Meta Paths and Meta Structures: Computing Relevance in Large Heterogeneous Information Networks
A heterogeneous information network (HIN) is a graph model in which objects and edges are annotated with types. Large and complex databases, such as YAGO and DBLP, can be modeled as HINs. A fundamental problem in HINs is the computation of closeness, or relevance, between two HIN objects. Relevance measures can be used in various applications, including information retrieval, entity resolution, and product recommendation. We study the problem of discovering meta paths, a recently proposed concept used for relevance computation in HINs. A meta path is essentially a sequence of node classes and edge types between two nodes in a HIN. Current methods assume that meta paths are found by domain experts. However, in a large and complex HIN, retrieving meta paths manually can be tedious and difficult. We examine how to find meta paths automatically. Specifically, users are asked to provide example pairs of nodes that exhibit high proximity. We then investigate how to generate meta paths that can best explain the relationship between these node pairs. Since this problem is computationally intractable, we propose a greedy algorithm to select the most relevant meta paths. We also present a data structure to enable efficient execution of this algorithm. We incorporate hierarchical relationships among node classes in our solutions. Extensive experiments on YAGO and DBLP show that our approach captures important meta paths in an efficient and scalable manner.
We further generalize the notion of meta path to ``meta structure’’, which is a directed acyclic graph of object types with edge types connecting in between. The meta structure, which is more expressive than the meta path, can describe complex relationship between two HIN objects (e.g., two papers in DBLP share the same authors and topics). We develop three relevance measures based on meta structure. Due to the computational complexity of these measures, we design an algorithm with data structures proposed to support their evaluation. Our extensive experiments show that meta structure relevance is more effective than meta paths.
Prof. Reynold C.K. CHENG
Date & Time
29 Jul 2016 (Friday) 15:00 - 16:00
E11-4045 (University of Macau)
Department of Computer and Information Science
Dr. Reynold Cheng is an Associate Professor of the Department of Computer Science in the University of Hong Kong. He was an Assistant Professor in HKU in 2008-11. He received his BEng ( Computer Engineering ) in 1998, and MPhil ( Computer Science and Information Systems ) in 2000, from the Department of Computer Science in the University of Hong Kong. He then obtained his MSc and PhD from Department of Computer Science of Purdue University in 2003 and 2005 respectively. Dr. Cheng was an Assistant Professor in the Department of Computing of the Hong Kong Polytechnic University during 2005-08. He was a visiting scientist in the Institute of Parallel and Distributed Systems in the University of Stuttgart during the summer of 2006.

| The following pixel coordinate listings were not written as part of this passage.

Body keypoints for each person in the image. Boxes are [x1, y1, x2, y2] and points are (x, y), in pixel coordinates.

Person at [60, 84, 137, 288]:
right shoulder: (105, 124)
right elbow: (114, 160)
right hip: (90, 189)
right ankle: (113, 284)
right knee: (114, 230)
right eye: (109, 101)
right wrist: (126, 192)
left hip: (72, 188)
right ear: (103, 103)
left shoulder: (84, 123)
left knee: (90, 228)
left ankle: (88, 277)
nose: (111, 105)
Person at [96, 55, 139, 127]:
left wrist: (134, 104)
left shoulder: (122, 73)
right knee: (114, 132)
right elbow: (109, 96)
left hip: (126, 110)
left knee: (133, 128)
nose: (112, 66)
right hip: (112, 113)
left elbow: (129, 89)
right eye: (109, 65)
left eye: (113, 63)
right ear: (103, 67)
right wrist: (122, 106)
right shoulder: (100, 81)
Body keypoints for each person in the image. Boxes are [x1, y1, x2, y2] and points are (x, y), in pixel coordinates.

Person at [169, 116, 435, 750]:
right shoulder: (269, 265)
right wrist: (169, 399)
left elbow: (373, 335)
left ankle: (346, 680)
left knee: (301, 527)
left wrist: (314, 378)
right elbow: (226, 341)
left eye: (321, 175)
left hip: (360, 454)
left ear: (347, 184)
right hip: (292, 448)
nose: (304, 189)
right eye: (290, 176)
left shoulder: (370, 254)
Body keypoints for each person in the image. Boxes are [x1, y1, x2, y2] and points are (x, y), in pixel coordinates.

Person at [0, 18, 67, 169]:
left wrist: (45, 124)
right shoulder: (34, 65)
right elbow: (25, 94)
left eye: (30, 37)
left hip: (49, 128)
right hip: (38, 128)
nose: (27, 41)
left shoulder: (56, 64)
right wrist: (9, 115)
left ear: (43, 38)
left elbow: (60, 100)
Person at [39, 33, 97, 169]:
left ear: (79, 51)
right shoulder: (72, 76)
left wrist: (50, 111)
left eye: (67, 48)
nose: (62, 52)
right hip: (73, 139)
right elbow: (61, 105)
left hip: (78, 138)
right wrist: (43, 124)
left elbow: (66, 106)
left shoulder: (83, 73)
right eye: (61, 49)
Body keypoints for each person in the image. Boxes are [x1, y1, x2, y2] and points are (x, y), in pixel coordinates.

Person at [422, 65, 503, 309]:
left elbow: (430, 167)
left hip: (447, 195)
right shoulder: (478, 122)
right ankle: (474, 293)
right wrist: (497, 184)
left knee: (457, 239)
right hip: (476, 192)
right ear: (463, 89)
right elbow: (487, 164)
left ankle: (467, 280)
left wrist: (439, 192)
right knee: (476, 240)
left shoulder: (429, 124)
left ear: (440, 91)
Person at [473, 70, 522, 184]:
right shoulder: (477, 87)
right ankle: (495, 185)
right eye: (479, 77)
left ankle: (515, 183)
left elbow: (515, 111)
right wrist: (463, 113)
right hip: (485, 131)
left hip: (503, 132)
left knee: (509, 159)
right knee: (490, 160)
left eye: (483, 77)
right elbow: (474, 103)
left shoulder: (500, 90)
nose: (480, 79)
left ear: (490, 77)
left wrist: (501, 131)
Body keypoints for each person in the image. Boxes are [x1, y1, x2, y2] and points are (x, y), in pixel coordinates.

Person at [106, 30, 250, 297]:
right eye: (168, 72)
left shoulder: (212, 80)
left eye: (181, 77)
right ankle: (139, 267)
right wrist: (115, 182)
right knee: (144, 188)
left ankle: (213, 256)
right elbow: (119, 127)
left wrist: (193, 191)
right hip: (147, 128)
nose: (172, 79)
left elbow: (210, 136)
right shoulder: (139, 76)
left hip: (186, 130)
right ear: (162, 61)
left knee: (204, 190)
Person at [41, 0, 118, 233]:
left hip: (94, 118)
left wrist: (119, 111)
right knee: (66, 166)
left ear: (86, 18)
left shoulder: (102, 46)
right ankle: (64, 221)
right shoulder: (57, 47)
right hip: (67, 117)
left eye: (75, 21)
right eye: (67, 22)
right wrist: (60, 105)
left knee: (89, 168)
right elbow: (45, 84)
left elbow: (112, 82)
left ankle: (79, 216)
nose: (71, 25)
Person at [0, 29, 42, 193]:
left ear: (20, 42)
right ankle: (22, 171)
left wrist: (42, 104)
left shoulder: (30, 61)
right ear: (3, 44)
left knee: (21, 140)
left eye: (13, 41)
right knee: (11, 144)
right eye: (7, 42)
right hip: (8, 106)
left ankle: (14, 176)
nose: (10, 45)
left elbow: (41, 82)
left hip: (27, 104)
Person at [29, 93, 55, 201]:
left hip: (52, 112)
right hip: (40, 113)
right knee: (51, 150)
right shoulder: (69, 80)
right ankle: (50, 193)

Dr. Cheng was granted an Outstanding Young Researcher Award 2011-12 by HKU. He was the recipient of the 2010 Research Output Prize in the Department of Computer Science of HKU. He also received the U21 Fellowship in 2011. He received the Performance Reward in years 2006 and 2007 awarded by the Hong Kong Polytechnic University. He is the Chair of the Department Research Postgraduate Committee, and was the Vice Chairperson of the ACM ( Hong Kong Chapter ) in 2013. He is a member of the IEEE, the ACM, the Special Interest Group on Management of Data ( ACM SIGMOD ), and the UPE (Upsilon Pi Epsilon Honor Society). He is an editorial board member of TKDE, DAPD and IS, and was a guest editor for TKDE, DAPD, and Geoinformatica. He is an area chair of ICDE 2017, a senior PC member for DASFAA 2015, PC co-chair of APWeb 2015, area chair for CIKM 2014, area chair for Encyclopedia of Database Systems, program co-chair of SSTD 2013, and a workshop co-chair of ICDE 2014. He received an Outstanding Service Award in the CIKM 2009 conference. He has served as PC members and reviewer for top conferences (e.g., SIGMOD, VLDB, ICDE, EDBT, KDD, ICDM, and CIKM) and journals (e.g., TODS, TKDE, VLDBJ, IS, and TMC).